No romance Catch-22, de Joseph Heller, publicado em 1961, o capitão Yossarian enfrenta uma regra que se contradiz com ela mesma: ele só poderia ser dispensado das missões de guerra se fosse considerado mentalmente incapaz; porém, ao pedir a dispensa, demonstrava lucidez, de modo que não poderia ser dispensado. Era uma situação em que o próprio sistema criava a exigência e, ao mesmo tempo, tornava impossível cumpri-la. Esse é o sentido de um verdadeiro catch-22: uma obrigação impossível de atender porque as condições necessárias para seu cumprimento simplesmente não existem.

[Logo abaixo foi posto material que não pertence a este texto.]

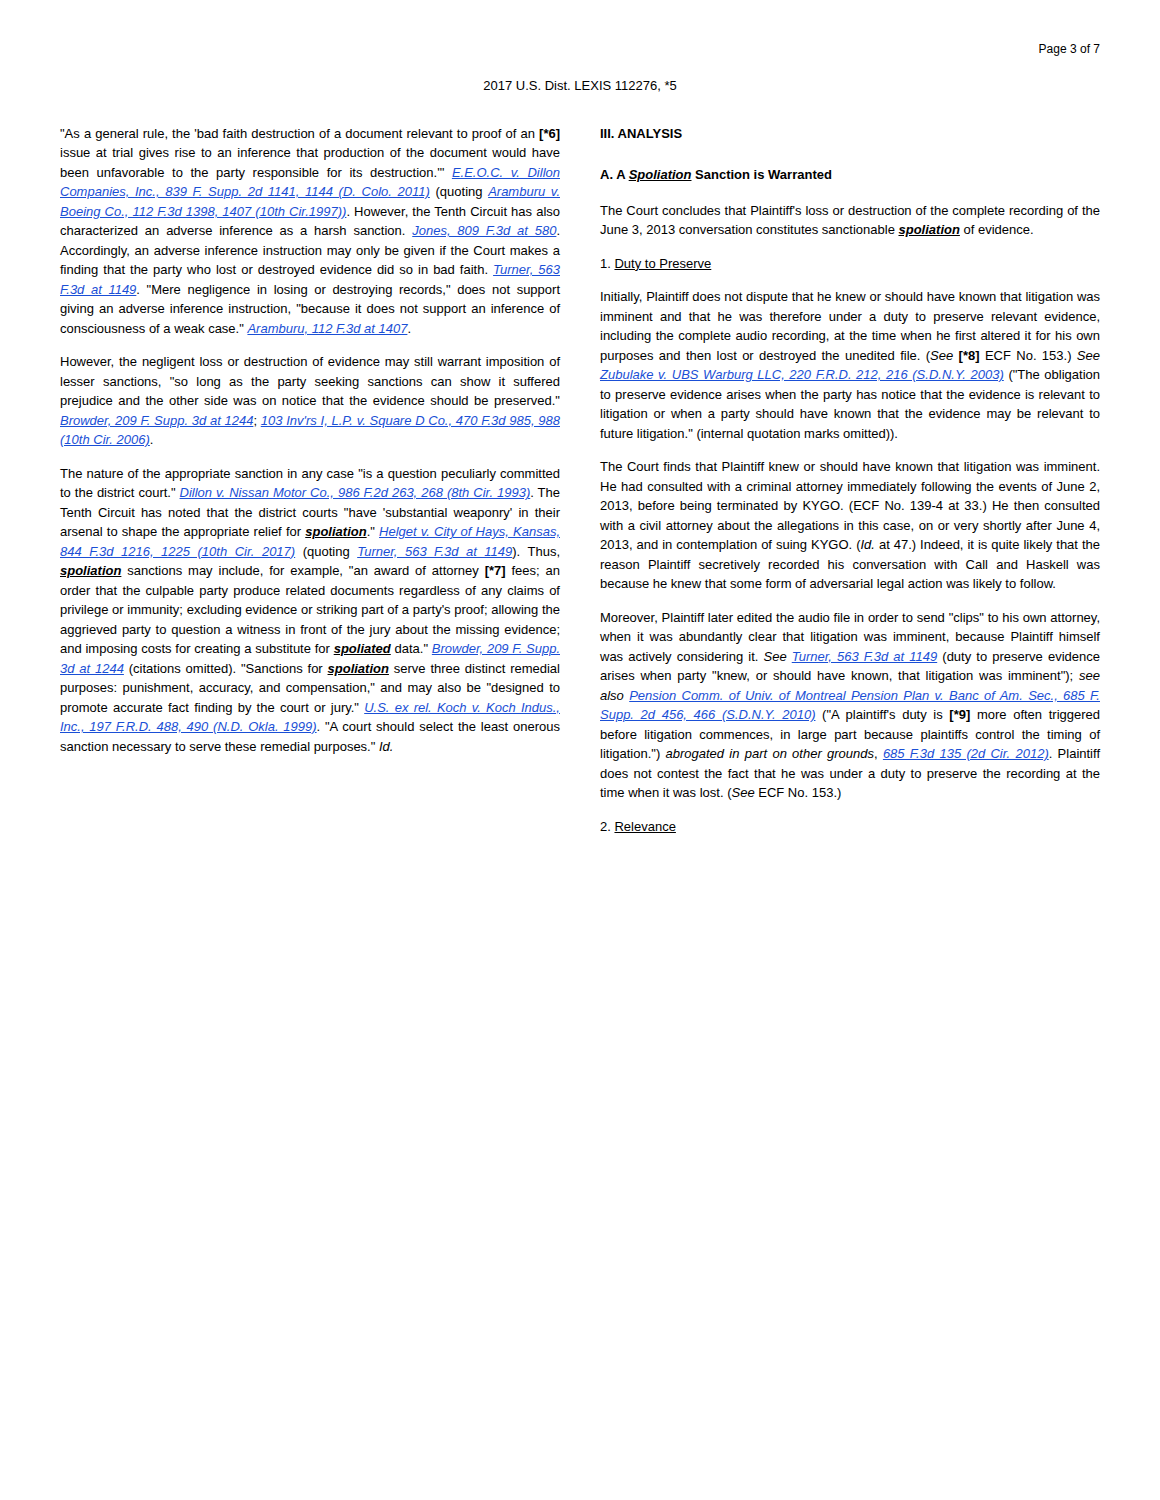Page 3 of 7
2017 U.S. Dist. LEXIS 112276, *5
"As a general rule, the 'bad faith destruction of a document relevant to proof of an [*6] issue at trial gives rise to an inference that production of the document would have been unfavorable to the party responsible for its destruction.'" E.E.O.C. v. Dillon Companies, Inc., 839 F. Supp. 2d 1141, 1144 (D. Colo. 2011) (quoting Aramburu v. Boeing Co., 112 F.3d 1398, 1407 (10th Cir.1997)). However, the Tenth Circuit has also characterized an adverse inference as a harsh sanction. Jones, 809 F.3d at 580. Accordingly, an adverse inference instruction may only be given if the Court makes a finding that the party who lost or destroyed evidence did so in bad faith. Turner, 563 F.3d at 1149. "Mere negligence in losing or destroying records," does not support giving an adverse inference instruction, "because it does not support an inference of consciousness of a weak case." Aramburu, 112 F.3d at 1407.
However, the negligent loss or destruction of evidence may still warrant imposition of lesser sanctions, "so long as the party seeking sanctions can show it suffered prejudice and the other side was on notice that the evidence should be preserved." Browder, 209 F. Supp. 3d at 1244; 103 Inv'rs I, L.P. v. Square D Co., 470 F.3d 985, 988 (10th Cir. 2006).
The nature of the appropriate sanction in any case "is a question peculiarly committed to the district court." Dillon v. Nissan Motor Co., 986 F.2d 263, 268 (8th Cir. 1993). The Tenth Circuit has noted that the district courts "have 'substantial weaponry' in their arsenal to shape the appropriate relief for spoliation." Helget v. City of Hays, Kansas, 844 F.3d 1216, 1225 (10th Cir. 2017) (quoting Turner, 563 F.3d at 1149). Thus, spoliation sanctions may include, for example, "an award of attorney [*7] fees; an order that the culpable party produce related documents regardless of any claims of privilege or immunity; excluding evidence or striking part of a party's proof; allowing the aggrieved party to question a witness in front of the jury about the missing evidence; and imposing costs for creating a substitute for spoliated data." Browder, 209 F. Supp. 3d at 1244 (citations omitted). "Sanctions for spoliation serve three distinct remedial purposes: punishment, accuracy, and compensation," and may also be "designed to promote accurate fact finding by the court or jury." U.S. ex rel. Koch v. Koch Indus., Inc., 197 F.R.D. 488, 490 (N.D. Okla. 1999). "A court should select the least onerous sanction necessary to serve these remedial purposes." Id.
III. ANALYSIS
A. A Spoliation Sanction is Warranted
The Court concludes that Plaintiff's loss or destruction of the complete recording of the June 3, 2013 conversation constitutes sanctionable spoliation of evidence.
1. Duty to Preserve
Initially, Plaintiff does not dispute that he knew or should have known that litigation was imminent and that he was therefore under a duty to preserve relevant evidence, including the complete audio recording, at the time when he first altered it for his own purposes and then lost or destroyed the unedited file. (See [*8] ECF No. 153.) See Zubulake v. UBS Warburg LLC, 220 F.R.D. 212, 216 (S.D.N.Y. 2003) ("The obligation to preserve evidence arises when the party has notice that the evidence is relevant to litigation or when a party should have known that the evidence may be relevant to future litigation." (internal quotation marks omitted)).
The Court finds that Plaintiff knew or should have known that litigation was imminent. He had consulted with a criminal attorney immediately following the events of June 2, 2013, before being terminated by KYGO. (ECF No. 139-4 at 33.) He then consulted with a civil attorney about the allegations in this case, on or very shortly after June 4, 2013, and in contemplation of suing KYGO. (Id. at 47.) Indeed, it is quite likely that the reason Plaintiff secretively recorded his conversation with Call and Haskell was because he knew that some form of adversarial legal action was likely to follow.
Moreover, Plaintiff later edited the audio file in order to send "clips" to his own attorney, when it was abundantly clear that litigation was imminent, because Plaintiff himself was actively considering it. See Turner, 563 F.3d at 1149 (duty to preserve evidence arises when party "knew, or should have known, that litigation was imminent"); see also Pension Comm. of Univ. of Montreal Pension Plan v. Banc of Am. Sec., 685 F. Supp. 2d 456, 466 (S.D.N.Y. 2010) ("A plaintiff's duty is [*9] more often triggered before litigation commences, in large part because plaintiffs control the timing of litigation.") abrogated in part on other grounds, 685 F.3d 135 (2d Cir. 2012). Plaintiff does not contest the fact that he was under a duty to preserve the recording at the time when it was lost. (See ECF No. 153.)
2. Relevance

É um paradoxo. Situação semelhante é a de quem esquece a chave dentro de um carro trancado: para abrir o veículo, precisa da chave; mas a chave está dentro do veículo fechado. A solução existe em tese, mas o próprio contexto impede o acesso a ela. A exigência permanece, mas os meios para cumpri-la são inacessíveis.
E o processo legislativo que envolve renúncia fiscal tem vivenciado um verdadeiro catch-22 fiscal. O Parlamento é constitucionalmente obrigado, pelo artigo 113 do ADCT e pelo artigo 14 da Lei de Responsabilidade Fiscal [1], a apresentar a estimativa do impacto orçamentário-financeiro no exercício em que deva iniciar sua vigência e nos dois seguintes, além de possíveis medidas de compensação.
Cálculo sem calculadora
Contudo, o Poder Executivo, o único ente que detém os dados, os modelos econométricos e a capacidade técnica para produzir tais estimativas, frequentemente retém essas informações, mesmo quando formalmente solicitadas. O Legislativo, portanto, permanece responsável por cumprir uma obrigação cujo insumo essencial lhe é negado pela própria autoridade que exige seu cumprimento. É a institucionalização do paradoxo: exige-se o cálculo, mas se retém a calculadora.
Para completar o paradoxo, na etapa final do processo legislativo, o próprio Executivo veta os projetos de lei que impliquem em renúncia de receita sob o argumento da ausência de estimativa fiscal, isto é, fundamenta o veto justamente na informação que sempre teve e nunca disponibilizou. É uma política à la Tântalo: o objeto necessário está sempre ao alcance das mãos, mas deliberadamente retirado no instante em que se tenta utilizá-lo.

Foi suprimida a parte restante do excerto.